在窗下打开,她借着明亮的月光,在里面找出赵仪写给他舅舅的那封信,然后把包盒恢复原样,放回原位。
小河边。
拴在树上的两匹马正睡得沉。
小六等得有些焦急,时不时往驿站的方向看上一会。
这一回终于看到了沈令月,他松口气迎上去道:“月姑娘你总算是回来了,怎么样,拿到了吗?”
沈令月怕小六身手不够耽误事,所以没让他跟去。
她走过小六面前,直接去解绳扣拉起马来道:“拿到了,这里连个借宿的地方都没有,咱们直接回去吧。”
小六听到这话便放松了。
他也解了自己的马,拉起马来说:“月姑娘,您私下里收徒弟吗?您考不考虑收徒啊,我太想拜您当师傅了!”

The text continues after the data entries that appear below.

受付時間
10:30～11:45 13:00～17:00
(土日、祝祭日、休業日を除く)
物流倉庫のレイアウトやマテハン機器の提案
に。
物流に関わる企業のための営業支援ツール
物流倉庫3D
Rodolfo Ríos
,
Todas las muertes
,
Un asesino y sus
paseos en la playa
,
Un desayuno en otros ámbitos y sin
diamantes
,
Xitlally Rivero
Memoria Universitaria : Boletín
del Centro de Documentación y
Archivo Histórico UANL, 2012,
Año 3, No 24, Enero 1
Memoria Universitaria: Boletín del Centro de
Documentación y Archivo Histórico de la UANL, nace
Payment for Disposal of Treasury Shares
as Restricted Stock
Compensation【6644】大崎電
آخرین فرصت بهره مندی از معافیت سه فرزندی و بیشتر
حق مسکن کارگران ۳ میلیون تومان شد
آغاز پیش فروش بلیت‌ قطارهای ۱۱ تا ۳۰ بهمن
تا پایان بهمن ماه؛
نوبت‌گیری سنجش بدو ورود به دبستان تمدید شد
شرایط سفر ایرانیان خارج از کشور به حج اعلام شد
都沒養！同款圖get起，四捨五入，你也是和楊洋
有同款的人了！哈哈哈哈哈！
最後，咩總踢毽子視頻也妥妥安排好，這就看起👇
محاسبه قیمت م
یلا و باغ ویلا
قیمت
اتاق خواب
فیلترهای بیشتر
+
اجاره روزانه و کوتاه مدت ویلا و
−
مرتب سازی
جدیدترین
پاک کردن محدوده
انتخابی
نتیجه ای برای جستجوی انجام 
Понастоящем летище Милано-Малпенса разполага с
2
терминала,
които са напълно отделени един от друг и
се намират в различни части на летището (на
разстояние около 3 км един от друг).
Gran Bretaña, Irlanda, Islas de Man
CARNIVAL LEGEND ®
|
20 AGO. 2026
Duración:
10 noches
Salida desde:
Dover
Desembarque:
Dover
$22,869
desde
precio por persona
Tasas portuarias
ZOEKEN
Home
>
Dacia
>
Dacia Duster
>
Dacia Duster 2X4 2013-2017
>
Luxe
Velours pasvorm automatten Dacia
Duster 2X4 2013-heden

沈令月骑上马,笑了道:“暂时没有这样的打算,我平日里教给你们的东西,你只要好好学,就足够用的了。”
小六没有多缠,骑马跟上道:“我一定好好学!”
***
沈令月和小六又赶了半夜的路。
回到乐溪县城时,天色已经大亮了。
沈令月下马后把马给小六,自己去内宅。
刚进内宅,便看到徐霖正在院子里来回踱步。
徐霖看到她回来,连忙迎上来道:“回来了。”
沈令月没忍住打一个哈欠,把拿回来的信递到徐霖手里,自己去到石桌边坐下来,捧住脸蛋,闭上眼睛说:“找出来的时候,为确保信件无错,我拆开大概扫了一下,借着月光看不太真切,但看出大意是,赵恶霸想找他舅舅,让人在你雇我这个女人到衙门里当差这件事上大做文章。说什么若是私下养着当幕宾也就算了,让女人在衙门里抛头露面当师爷,就是没把老祖宗的规矩放在眼中,严重违背伦理纲常,简直就是,人性的扭曲……道德的沦丧……”
沈令月说完,徐霖也看完了。
他拿着信到石桌边坐下来,看沈令月困得紧,便说了句:“在外面折腾了这么久才回来,先去睡会吧。”
沈令月确实又困又累,好半天才睁开眼睛。
她微耷着眼皮,看着徐霖又说:“这个事确实能做起不小的文章,朝中那些言官又最是会上纲上线搞事情的,芝麻大点的事都能吹嘘得得无比之大,无比之严重……你怎么想?”
徐霖轻轻闷口气道:“若因为这件事要罢我的官,那便罢了吧,这官不做也罢,若想要我的命,也拿去便是,你只管把一切责任推到我身上。”
沈令月看着他笑出来。
而后撑着桌面起身道:“这信暂时是到不了京里了,我不行了,我得去睡个觉。”
说罢便捂着脑袋,进西厢房去了。